I see the future of film becoming increasingly hybrid. The boundaries between cinema, visual art, digital media, and installation work are dissolving. Audiences are also more open to subjective and sensory storytelling. At the same time, I believe there will always be a need for intimate, human stories. Technology may evolve, but the emotional core of cinema—the desire to understand ourselves and others—remains constant.



Are there filmmakers or artists whose work you deeply admire and who resonate with your own approach?

I admire artists who approach cinema and animation with sensitivity and a distinct visual voice. Andrea Szelesová inspires me through her emotional restraint and atmospheric precision. Angela Stempel fascinates me for her ability to translate psychological depth into visual language. Robert William Anchuvas Pereña stands out for his boldness in exploring complex themes. Katie Armstrong inspires me through her nuanced and intimate storytelling. What connects all of them is a clear personal voice and a trust in the image—something I strive for in my own work.


Finally, is there a recent film that stayed with you and perhaps echoed some of your own concerns as a filmmaker?

I recently watched Drawing Closer, which I admired for its emotional sincerity and quiet sensitivity. The film approaches vulnerability in a gentle, almost restrained way, allowing the characters’ inner worlds to unfold gradually. What stayed with me was the softness of its tone and the way it treats time and connection as something fragile. Rather than relying on dramatic excess, it builds emotional depth through small gestures and intimate moments. I was particularly drawn to how the film handles themes of impermanence and closeness. It reminded me that subtle storytelling can often feel more powerful than spectacle—something I deeply value in my own work.

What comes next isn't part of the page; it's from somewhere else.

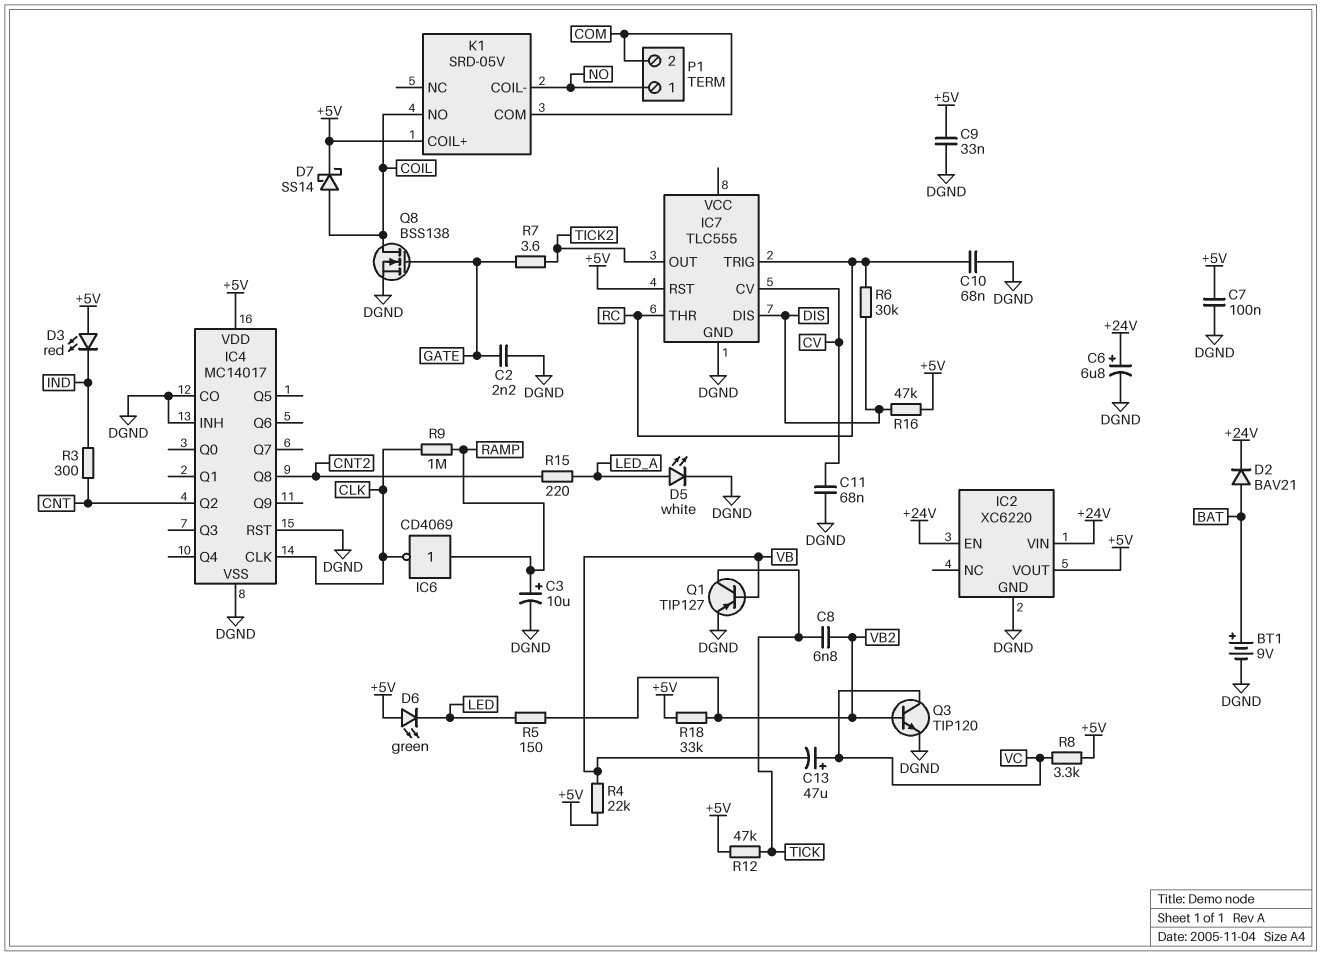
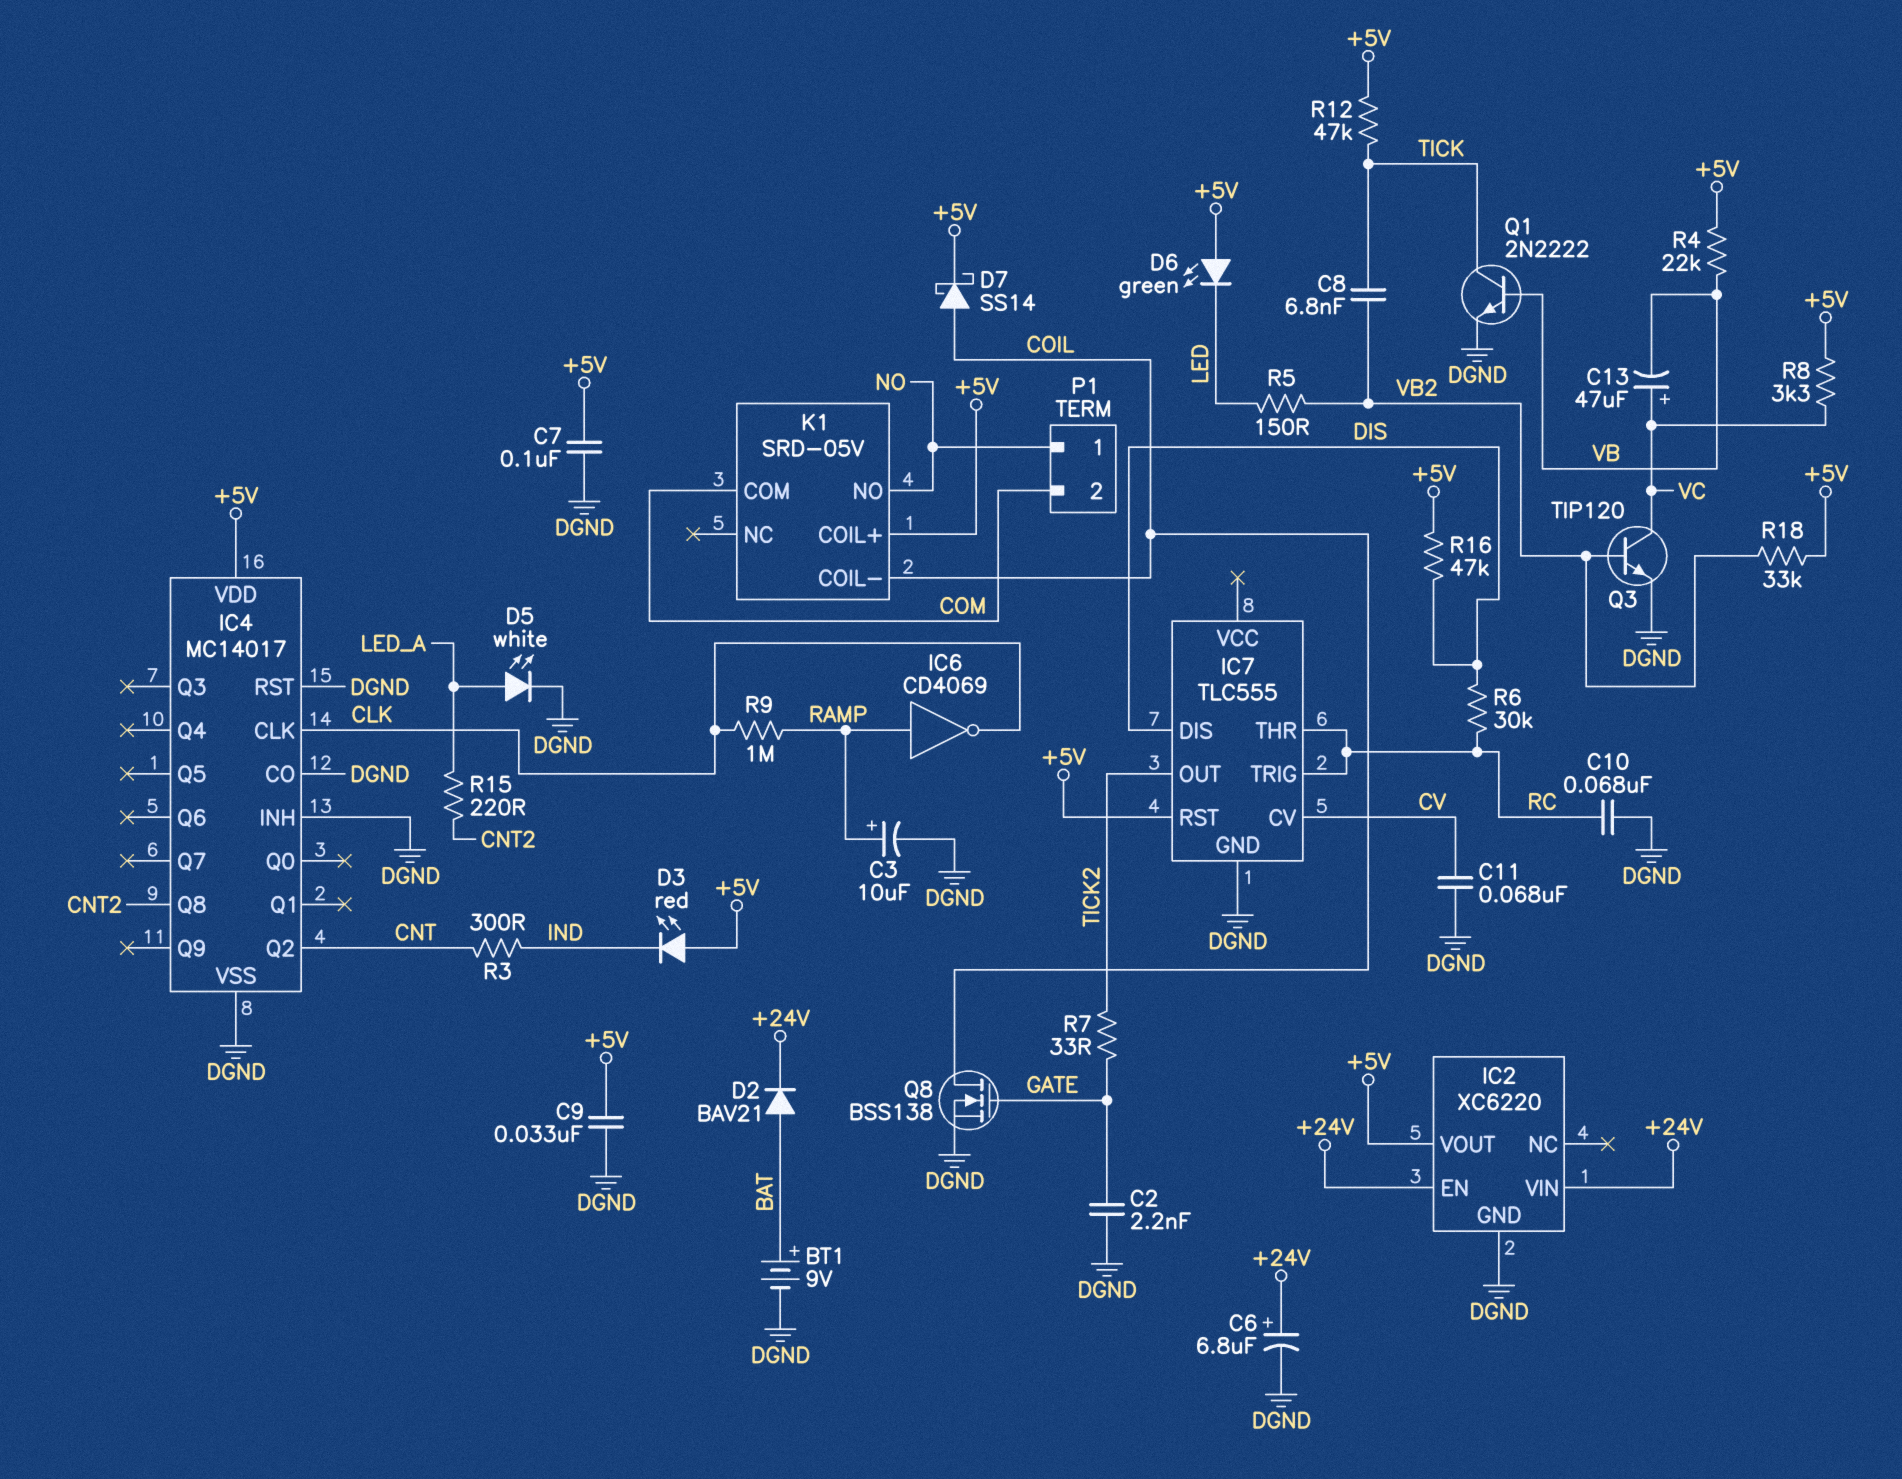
K1 pin COIL-: NO -> COIL
K1 pin NO: COIL -> NO
Q1: PNP TIP127 (B VB, C TICK, E DGND) -> NPN 2N2222 (B VB, C TICK, E DGND)
R7: 3.6 (GATE, TICK2) -> 33 (GATE, TICK2)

Final Cut: Why Beproeven Matters

Watching Beproeven, I was reminded of why independent cinema remains indispensable. Reynaerts does not ask us to understand ARFID in a rational sense; she asks us to sit inside discomfort, to experience how the world fractures when perception itself becomes hostile. In an industry still dominated by explanation, resolution, and clarity, this film insists on opacity, vulnerability, and embodied viewing.

Beproeven belongs to a lineage of independent works that trust the audience enough to let go of narrative safety nets. It operates not as a message, but as a sensation—one that lingers in the body long after the screen goes dark. In a cinematic landscape increasingly shaped by algorithms and familiarity, films like this remind us that cinema can still be a space of risk, empathy, and radical subjectivity. And that, perhaps, is where its future quietly but powerfully resides.